Parkside Community College, November 12th, 2014
Bestselling author Nick Hornby returned to Parkside Community College last night to talk about his new novel, Funny Girl. In person he comes across just the same as he does on the page – relaxed, warm, engaging, amusing and unpretentious. In conversation with journalist Ángel Gurría-Quintana, and fielding questions from a packed audience, he covered his teaching days at Parkside, sitcoms, reading, libraries, inspiration for Fever Pitch, and Cambridge United.

Had Parkside changed since Hornby taught English there in the 80s? ‘The hall hasn’t,’ he said, and there was still the same ‘vibe of great curiosity and intelligence’. He remembered the ‘wonderful atmosphere’ at his job interview and how he was ‘thrilled to bits’ to get the job. About a Boy was directly inspired by his time at Parkside and it was ‘so strange’ that it was now a set text on the National Curriculum and pupils there might be studying it.
Funny Girl is Hornby’s sixth novel and first ‘period piece.’ Set in the 1960’s, it is about the birth, life and death of a fictional British sitcom. Influenced by the ‘socially precise writing’ of the revered Galton & Simpson team (Hancock, Steptoe & Son etc), it tells the story of Barbara, who goes from being Miss Blackpool to making it in London as the star of the hugely popular Barbara (and Jim). Gurría-Quintana observed that she was a ‘a fully-formed, sharp female character’ – a departure from the author’s trademark ‘blokishness.’ Hornby said that he had lost interest in men as characters, that all his ‘blokey books’ were written in the last century. Writing the Oscar-nominated screenplay for An Education, which documents the life for a 17 year old girl in 1961, was stimulating in a way he had not expected.

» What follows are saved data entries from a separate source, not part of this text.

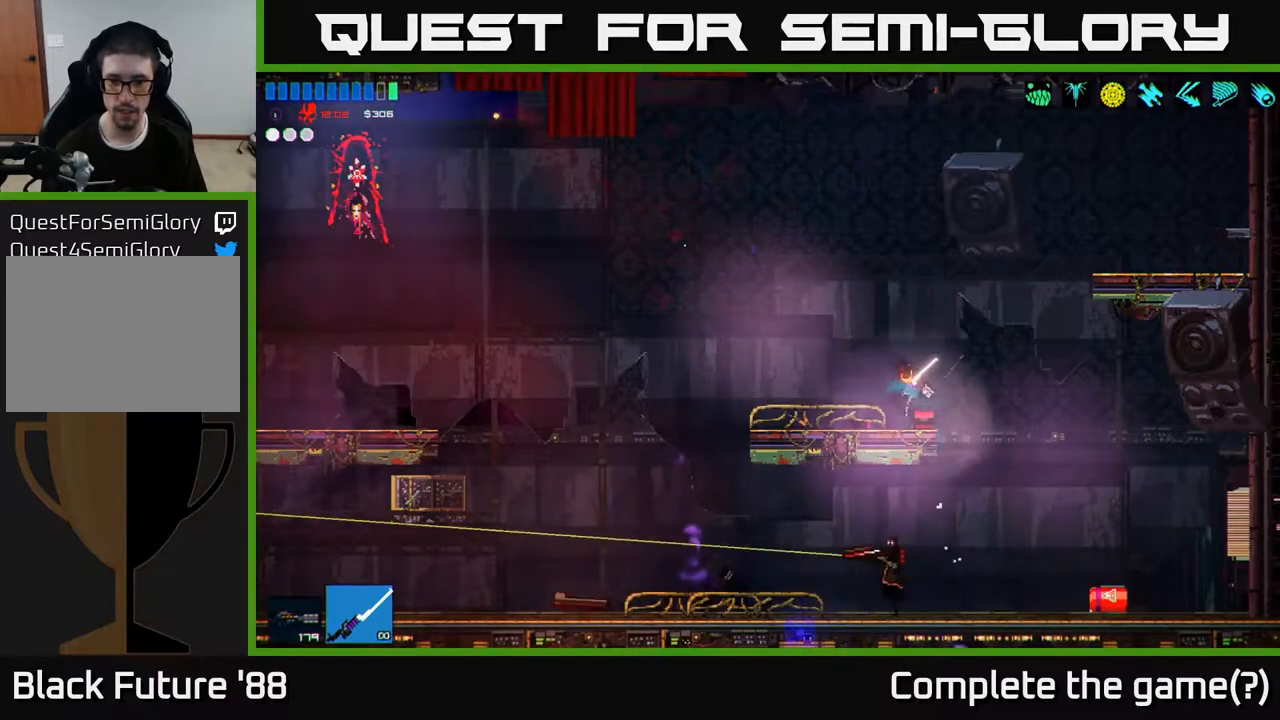
{"buttons": ["R2"], "left_stick": "left", "right_stick": "left", "events": [[233, "left_stick", "left"], [417, "R2", "down"], [417, "right_stick", "left"]]}
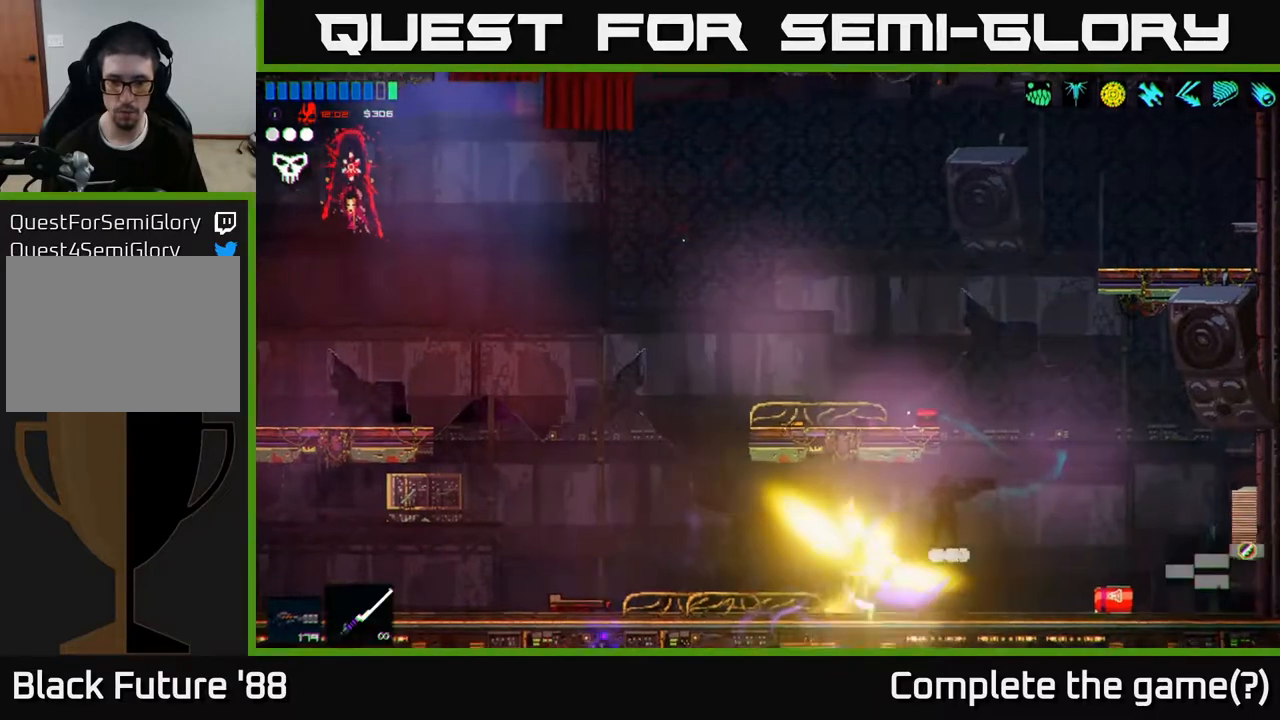
{"buttons": [], "left_stick": "left", "right_stick": "left", "events": [[50, "R2", "up"]]}
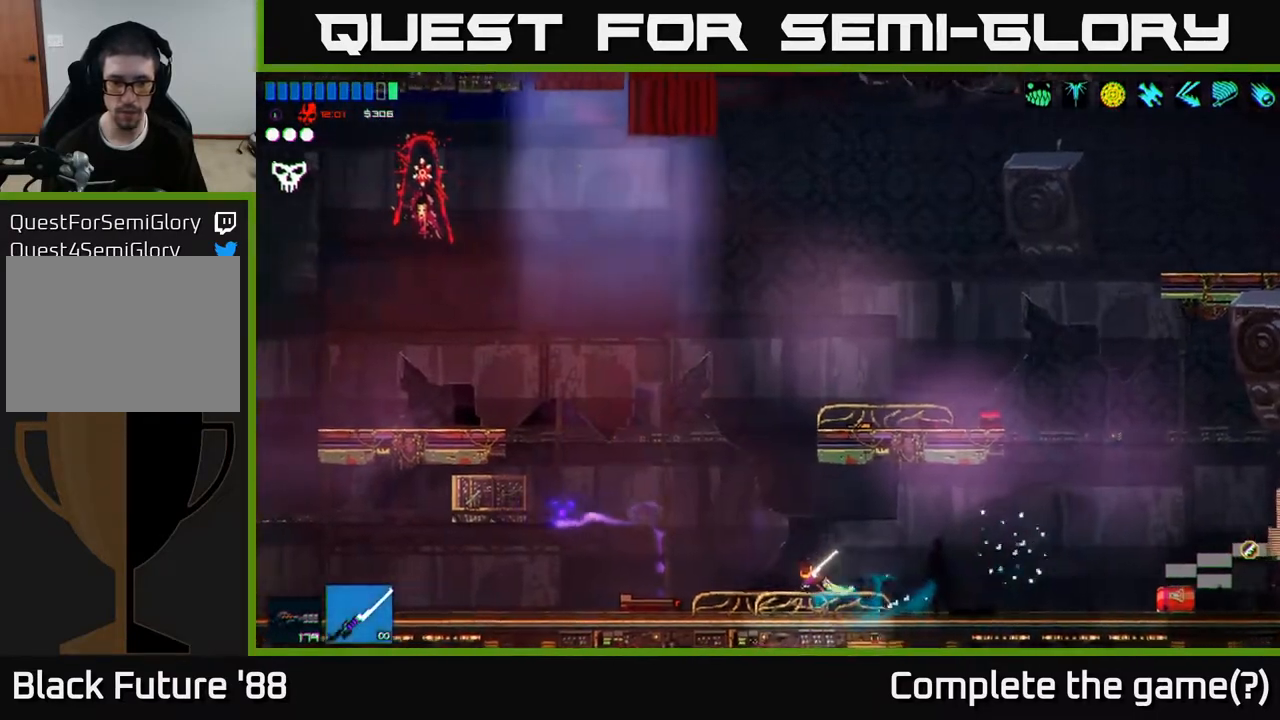
{"buttons": ["L1"], "left_stick": "left", "right_stick": "left", "events": [[483, "L1", "down"]]}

He talked about the challenges of writing about the Sixties, how he used online resources to recreate the language of the time. People not having phones was strange: ‘how did we used to get in touch or arrange to meet friends?’ Dialling 999 using an old telephone ‘took about 15 minutes.’ Hornby said that nowadays we accept that popular culture is culture: ‘long-form TV such as the HBO shows are like Victorian novels.’ But in the ‘60s this was not the case.
A member of the audience asked him about sitcoms – how did the modern ones compare with the old? Hornby said that the good ones survive,’ but it was ‘astonishing how bad, smug, freaky, precious and middle-class the old ones were. Nobody in TV would let them through now.’ He quoted Bob Dylan: ‘of course the past is better than the present. There’s more of it’.
Asked about studying English at Jesus College, Hornby said he hated it, that he ‘did the wrong course at the wrong time,’ but ‘with hindsight, one’s terrible failures can end up being something you can use’. He spent his student days watching Cambridge United and browsing in record shops.
Recent comments Hornby made on the subject of reading had been reported as an attack on highbrow fiction. Wanting to set the record straight, he said that ‘if adults are not enjoying something they are doing in their leisure time, they should stop doing it.’ He advised people to‘read a book that makes you feel alive’ and not feel guilty about abandoning a boring or difficult novel.
How was he first published? He sold a couple of short stories – one to a magazine and one to Radio 4. Fever Pitch was a moment of inspiration. Hornby was having therapy every Monday and in response to the question ‘how was your weekend?’ he would always answer with the Arsenal score – something like ‘shit. We lost 2 nil’. His therapist asked why he always made the same joke, and whether football actually meant anything. So he started talking about his father – there was ‘an awful lot you could say through the prism of football.’ It was easy to sell this idea because it hadn’t been done before.
Hornby spoke of his admiration for American authors such as Anne Tyler, Lorrie Moore and Raymond Carver, and their influence on his work. Unlike British writers, they wrote in the strong, clear,voices of ordinary people, with a simplicity that persuaded him he could realistically aim to write like this.
How would he encourage young people to use libraries? Hornby said that in a digital era, when we have unprecedented access to books online, libraries needed to re-imagine themselves and host events such as ‘meet the author’ to attract the youth.
Had he been to see Cambridge United since their promotion back into the football league? ‘No, but I will do. Can you still stand up in the Habbin Stand? That’s where I used to go’.